Maybe Arabia, Part 2


Puddles in the desert, and other Arabian quirks.

[See Part 1 here]

Jesse Hines and Brett Barley come from North Carolina. Pablo Gutierrez from Spain, Raine Jackson from Oz, and Damien Castera from France. Together, they thought they'd seen it all. Until they came to this place.

By Andrew Lewis
Photos by Sergio Villalba

We're running from the storm. Static-choked phone calls up north tell of swelling wadis and home-leveling winds. The outer island has been completely evacuated save for some brave Bedouins and their herds of goats and camels. The sea is pounding the coast with a steady flow of 9-meter waves — that's 29 feet for the metrically impaired. Brett Barley, who stunned the North Shore this winter with a semi-finals finish in the Pipeline Pro and who was raised in surf of the typhoon pedigree, was hoping to get a crack at this unheard of swell, but even he knows it's impossible right now. "One of those pointbreaks up north must be firing," he says during one of our many pit stops along the ruler-straight highway heading south. "I can't help but wonder."

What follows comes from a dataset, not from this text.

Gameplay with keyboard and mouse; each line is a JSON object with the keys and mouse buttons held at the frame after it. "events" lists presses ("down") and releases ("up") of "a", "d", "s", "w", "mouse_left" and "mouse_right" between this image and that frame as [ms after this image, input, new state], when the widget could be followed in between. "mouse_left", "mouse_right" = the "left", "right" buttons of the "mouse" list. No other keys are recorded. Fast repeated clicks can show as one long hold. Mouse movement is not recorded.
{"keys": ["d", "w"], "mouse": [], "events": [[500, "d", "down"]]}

They're called Land Rovers, not Sand Rovers.

We all can't. Wondering is the name of this game. No one expects anything more than potential here and let's face it, some stretches of shoreline in the Sultan Sea "have potential". Whether they're world class or not — well, that requires proof. And as of now, we're short on luck as we put the Land Rovers in 4-wheel and hit the beaches in search of our maiden surf. So short, in fact, that our first bit of exercise after our 8 hour run south comes from pushing two of our four Disco's out of deep, deep sand. It's nearly 100 degrees outside and the wind is howling onshore and thick with salt. "This is shit," Pablo says, squinting seaward and dripping in sweat. "We have to get out of this f—king wind."

Jesse Hines makes it rain in a sandstorm.

Jesse Hines makes it rain in a sandstorm.

The wind. It's the X-factor here. Anyone will tell you that, from the nomadic Bedouins who leave the coastline in the summer months for the more sweltering but less blustery inland wastelands to our Bear Grylls-esque guide Rob "Rambo" Gardner — who finds 10-day hikes in the lethal Arabian desert relaxing and enjoyable. His maps and uncanny driving ability in the sand dunes and rocky canyons promise sheltered pointbreaks and a chance at blind luck. And even better, there's no rush to find swell – there's plenty of that — we just have to find the proof. There's just too much potential for it not to be out there.